Methods: One hundred thirty-eight myopic children completed this one-year prospective study, randomly assigned to once daily (7/7), twice per week (2/7), or once per week (1/7) groups. Spherical equivalent (SE) and axial length (AL) were measured. PR was assessed using a custom-made Hartmann-Shack wavefront peripheral sensor, covering a visual field of horizontal 60° and vertical 36°. Relative peripheral refraction (RPR) was calculated by subtracting central from peripheral measurements.
Results: After one year, SE increased more significantly in the 1/7 group compared to the 7/7 group (P < 0.001) and 2/7 group (P = 0.004); AL elongation was also greater in the 1/7 group compared to the 7/7 group (P < 0.001).

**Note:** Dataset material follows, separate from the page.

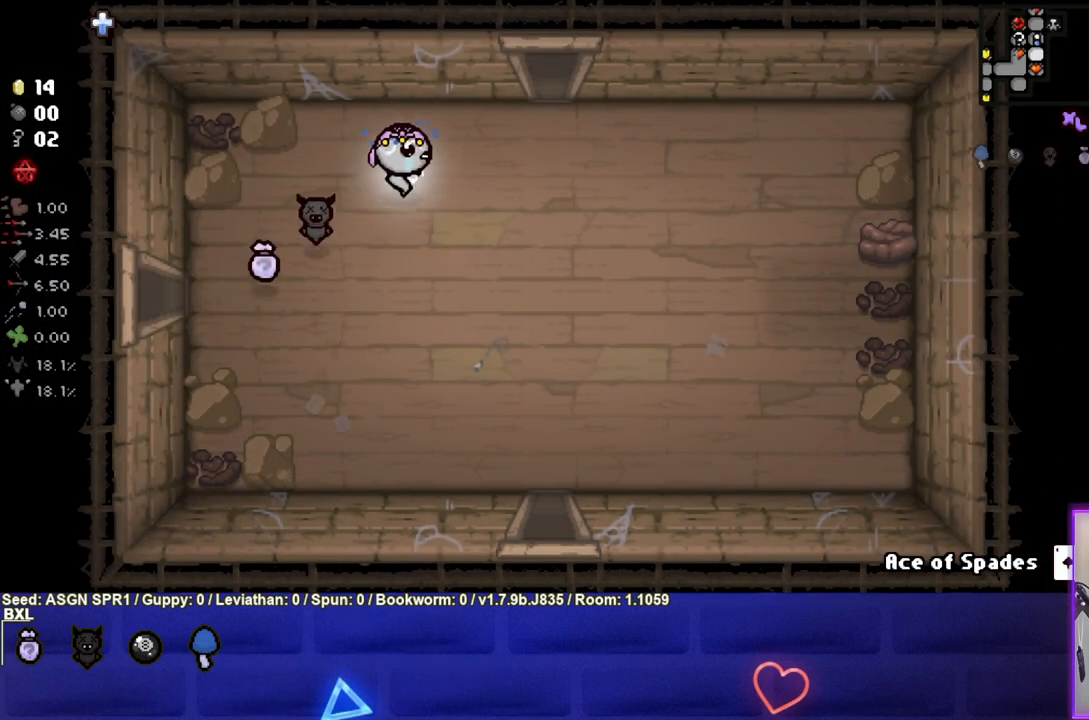
{"buttons": [], "left_stick": "up", "right_stick": "center", "events": [[333, "left_stick", "up"]]}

In comparison with higher frequency groups, 1/7 group exhibited more myopic PR in the fovea and its vertical superior, inferior, and nasal retina; and less myopic RPR in the periphery retina after one-year (P < 0.05). Additionally, RPR in the 7/7 group demonstrated myopic shift across the entire retina, the 2/7 group in temporal and inferior retina, while the 1/7 group showed a hyperopic shift in the superior retina (P < 0.05). Moreover, myopic shift of RPR in the temporal retina is related to less myopia progression, notably in the 7/7 group (P < 0.05).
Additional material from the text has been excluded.